### WHAT IS REQUIRED
Each line of the entries that mentions the string "carry" needs to be reported.

[Before and after images]
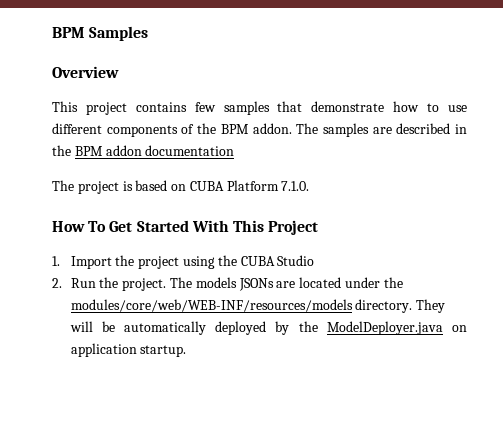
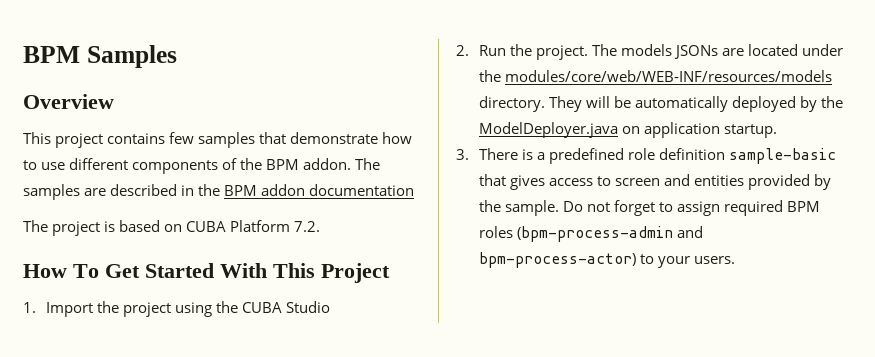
[281,181,310,191] 7.1.0. -> [294,221,321,232] 7.2.
(187, 351) none -> [456,148,837,164] [478,174,832,190] [478,200,821,216] [478,226,704,242] [478,252,736,268] // 3. There is a predefined role definition sample-basic that gives access to screen and entities provided by the sample. Do not forget to assign required BPM roles (bpm-process-admin and bpm-process-actor) to your users.

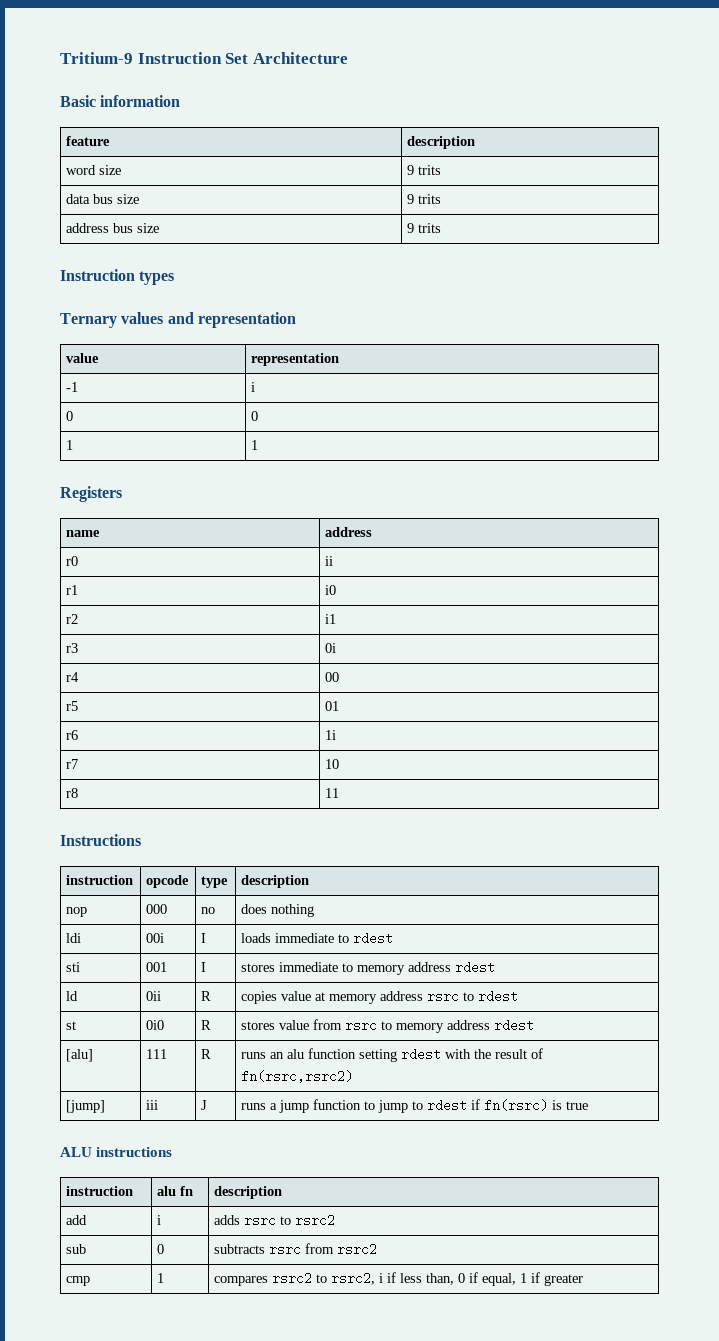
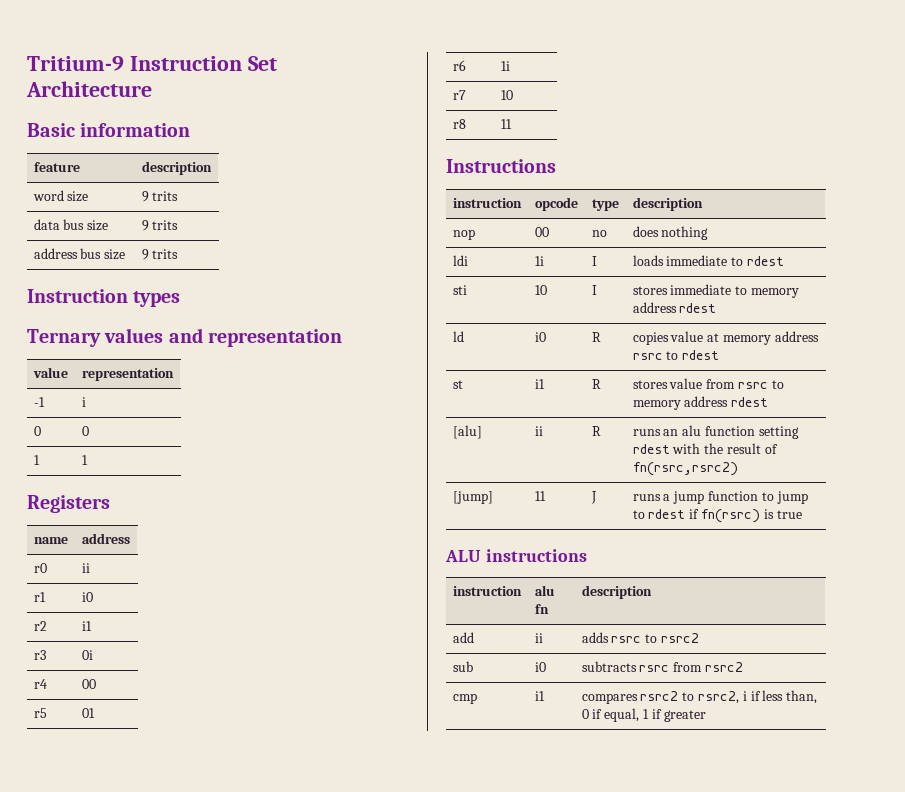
[146,904,168,914] 000 -> [534,227,549,237] 00
[146,933,165,943] 00i -> [534,256,544,266] 1i
[146,962,168,972] 001 -> [534,285,547,295] 10
[146,991,162,1001] 0ii -> [534,332,546,342] i0
[146,1020,165,1030] 0i0 -> [534,379,545,389] i1
[146,1049,168,1059] 111 -> [534,426,543,436] ii
[146,1100,159,1110] iii -> [534,491,546,501] 11
[157,1215,162,1225] i -> [534,633,543,643] ii
[157,1244,165,1254] 0 -> [534,662,546,672] i0
[157,1273,165,1283] 1 -> [534,691,545,701] i1

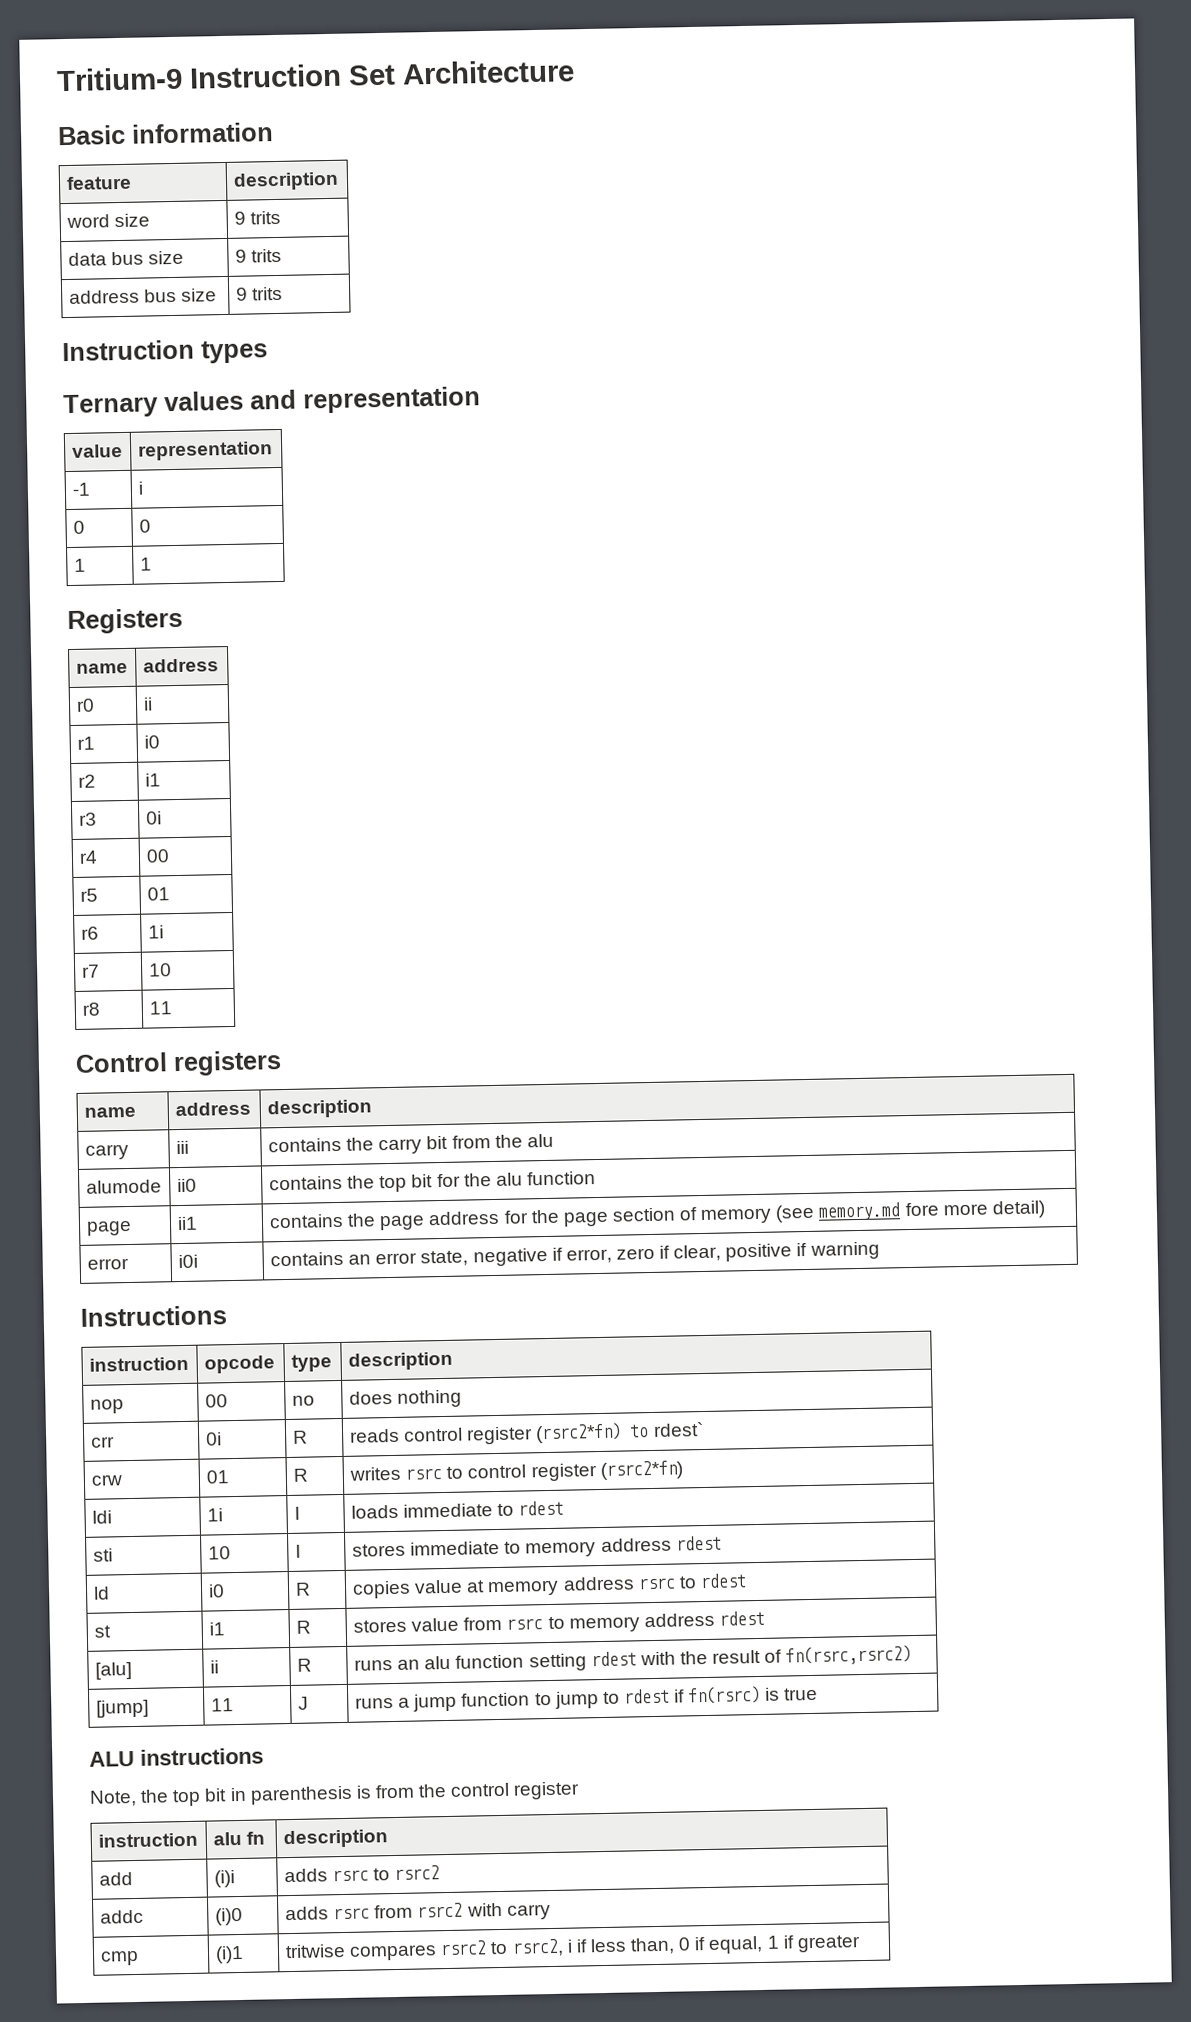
(512, 124) none -> [75,1050,282,1077] [83,1106,136,1118] [174,1101,251,1117] [266,1099,372,1119] [84,1143,129,1160] [175,1140,189,1155] [267,1133,554,1155] [85,1179,162,1194] [176,1178,197,1193] [268,1171,596,1193] [85,1220,132,1236] [176,1216,198,1231] [268,1200,1046,1231] [86,1258,129,1270] [177,1254,198,1269] [269,1241,880,1267] // Control registers // name | address | description // carry | iii | contains the carry bit from the alu // alumode | ii0 | contains the top bit for the alu function // page | ii1 | contains the page address for the page section of memory (see memory.md fore more detail) // error | i0i | contains an error state, negative if error, zero if clear, positive if warning
(709, 233) none -> [90,1436,115,1448] [205,1432,222,1446] [292,1430,308,1444] [348,1422,704,1445] [90,1474,123,1486] [205,1470,229,1484] [292,1468,308,1482] [348,1460,683,1482] // crr | 0i | R | reads control register (rsrc2*fn) to rdest` // crw | 01 | R | writes rsrc to control register (rsrc2*fn)
(587, 555) none -> [89,1781,581,1807] // Note, the top bit in parenthesis is from the control register
[534,633,543,643] ii -> [213,1870,235,1888] (i)i
[452,661,473,672] [534,662,546,672] [581,661,637,672] sub | i0 | subtracts -> [99,1909,144,1924] [214,1907,243,1926] [284,1906,329,1921] addc | (i)0 | adds
(743, 667) none -> [466,1902,551,1920] with carry
[534,691,545,701] i1 | -> [214,1945,244,1964] [284,1943,346,1959] (i)1 | tritwise

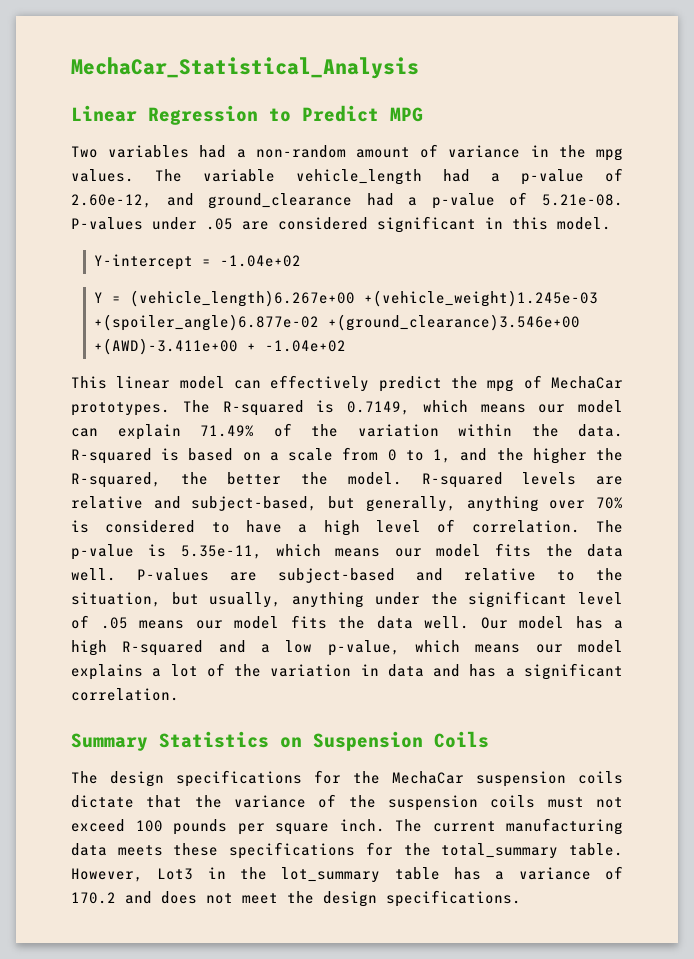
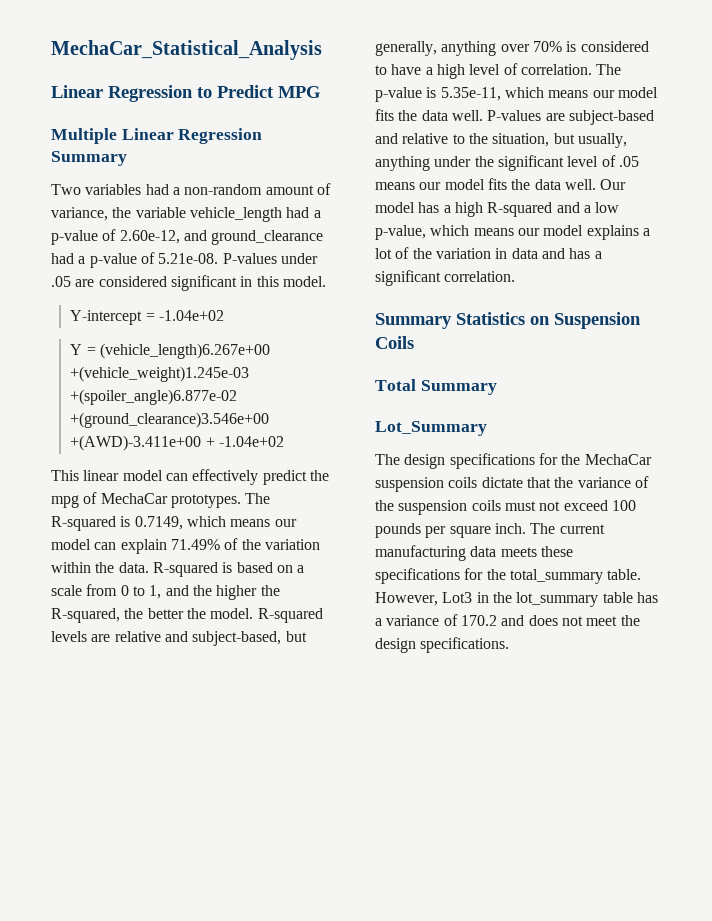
(423, 114) none -> [51,128,263,144] [51,151,127,166] // Multiple Linear Regression Summary
[448,145,623,161] [71,169,182,182] variance in the mpg values. The -> [51,207,132,221] variance, the
(489, 739) none -> [375,379,497,395] [375,421,487,436] // Total Summary // Lot_Summary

### FINAL ANSWER
(512, 124) none -> [75,1050,282,1077] [83,1106,136,1118] [174,1101,251,1117] [266,1099,372,1119] [84,1143,129,1160] [175,1140,189,1155] [267,1133,554,1155] [85,1179,162,1194] [176,1178,197,1193] [268,1171,596,1193] [85,1220,132,1236] [176,1216,198,1231] [268,1200,1046,1231] [86,1258,129,1270] [177,1254,198,1269] [269,1241,880,1267] // Control registers // name | address | description // carry | iii | contains the carry bit from the alu // alumode | ii0 | contains the top bit for the alu function // page | ii1 | contains the page address for the page section of memory (see memory.md fore more detail) // error | i0i | contains an error state, negative if error, zero if clear, positive if warning
(743, 667) none -> [466,1902,551,1920] with carry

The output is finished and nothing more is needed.